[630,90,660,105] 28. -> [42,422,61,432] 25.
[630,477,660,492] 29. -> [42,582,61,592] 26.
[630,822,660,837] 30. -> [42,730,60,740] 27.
==
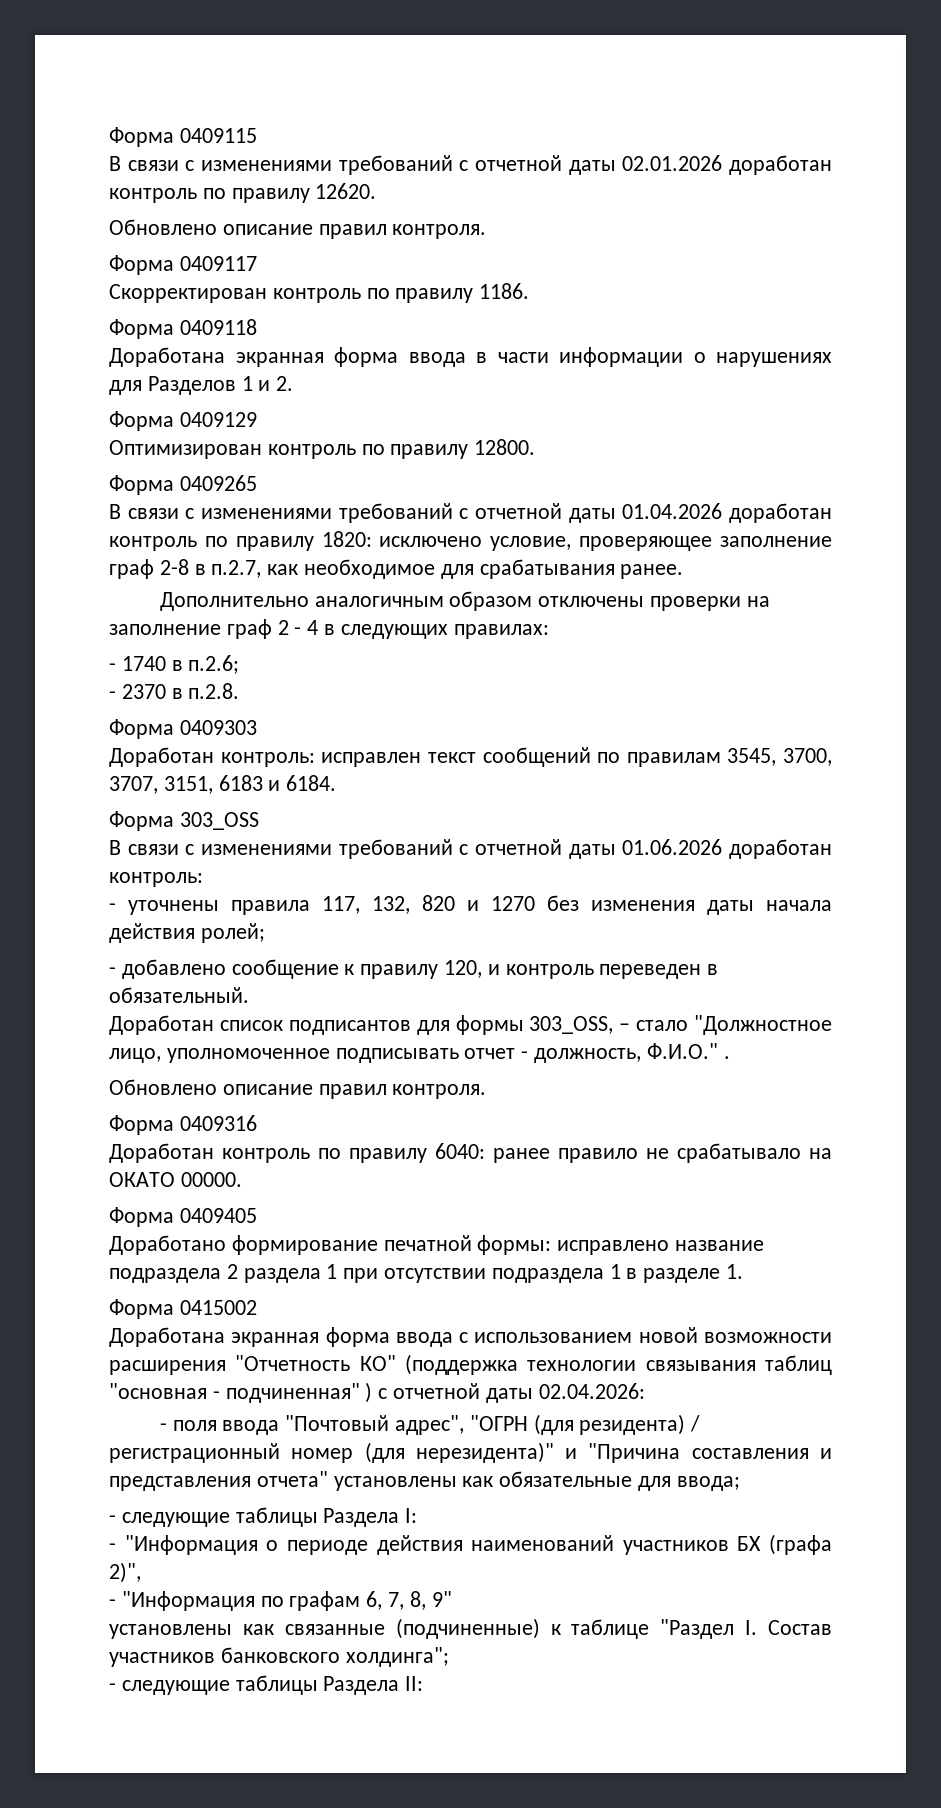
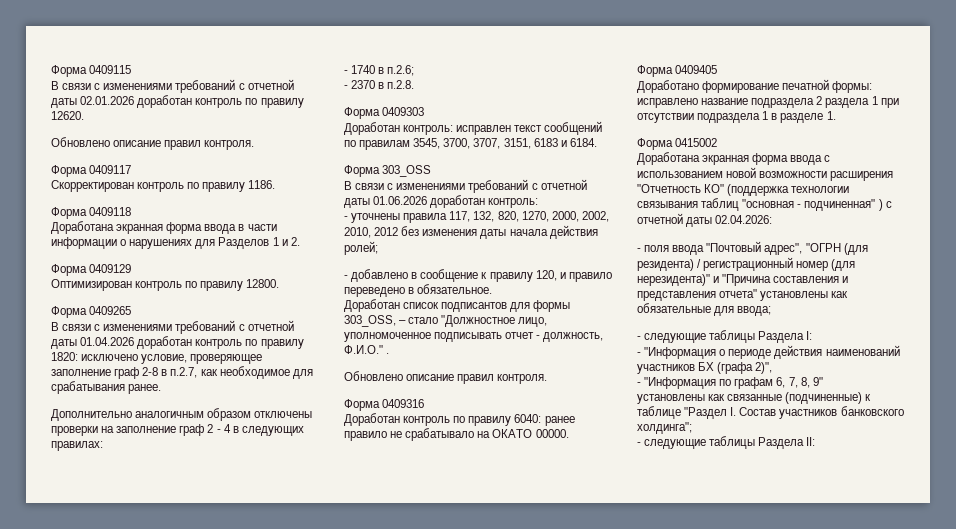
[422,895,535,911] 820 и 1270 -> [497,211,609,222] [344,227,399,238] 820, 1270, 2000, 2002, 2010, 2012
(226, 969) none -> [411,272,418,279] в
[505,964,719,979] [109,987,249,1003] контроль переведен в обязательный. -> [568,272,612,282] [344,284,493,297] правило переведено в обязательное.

Your assignment
In the data above, find the line that contains "[630,477,660,492] 29. -> [42,582,61,592] 26." and the line that contains "[630,822,660,837] 30. -> [42,730,60,740] 27.". Repeat exactly those lines and every line between them, and only those.

Written response
[630,477,660,492] 29. -> [42,582,61,592] 26.
[630,822,660,837] 30. -> [42,730,60,740] 27.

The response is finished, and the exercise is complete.